Data shown:

--- START ---

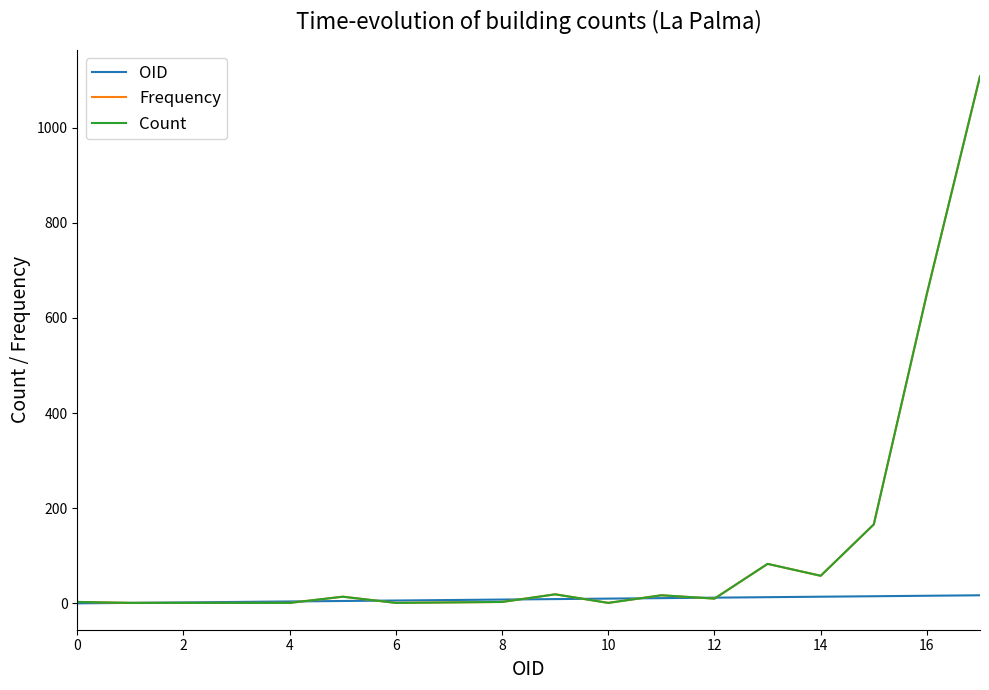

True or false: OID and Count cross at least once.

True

--- END ---
--- START ---

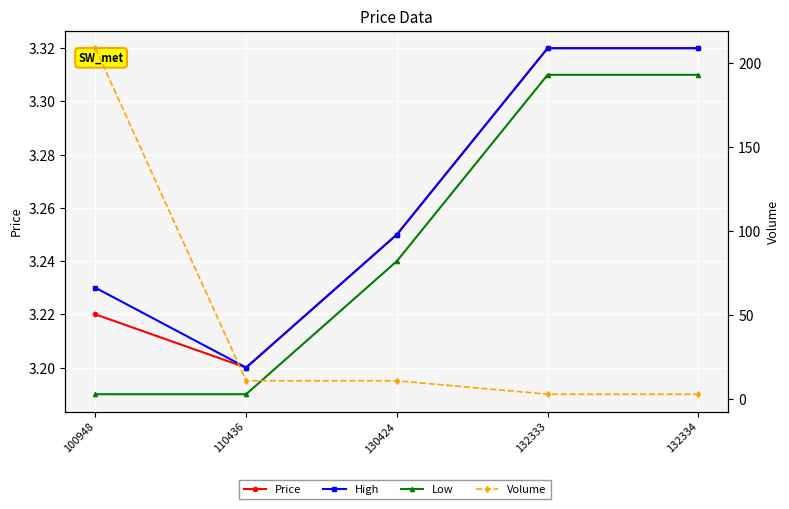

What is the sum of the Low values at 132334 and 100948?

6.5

--- END ---
--- START ---

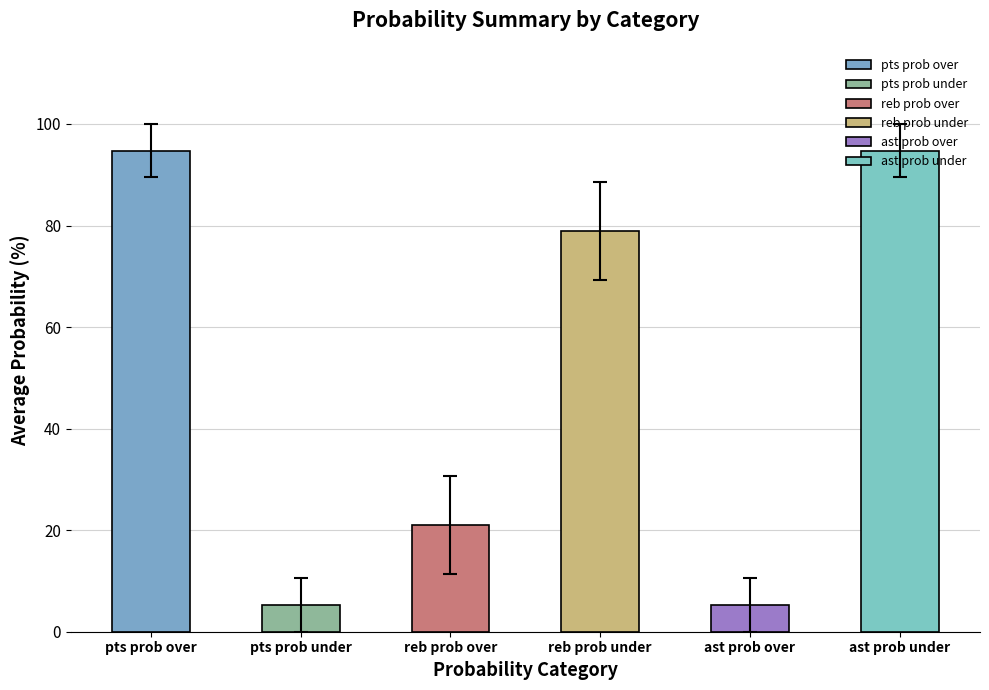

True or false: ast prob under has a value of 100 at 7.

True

--- END ---

What needs to be done: Please list every line in the listing above that contains the word "false", matching case exactly.

Result:
True or false: OID and Count cross at least once.
True or false: ast prob under has a value of 100 at 7.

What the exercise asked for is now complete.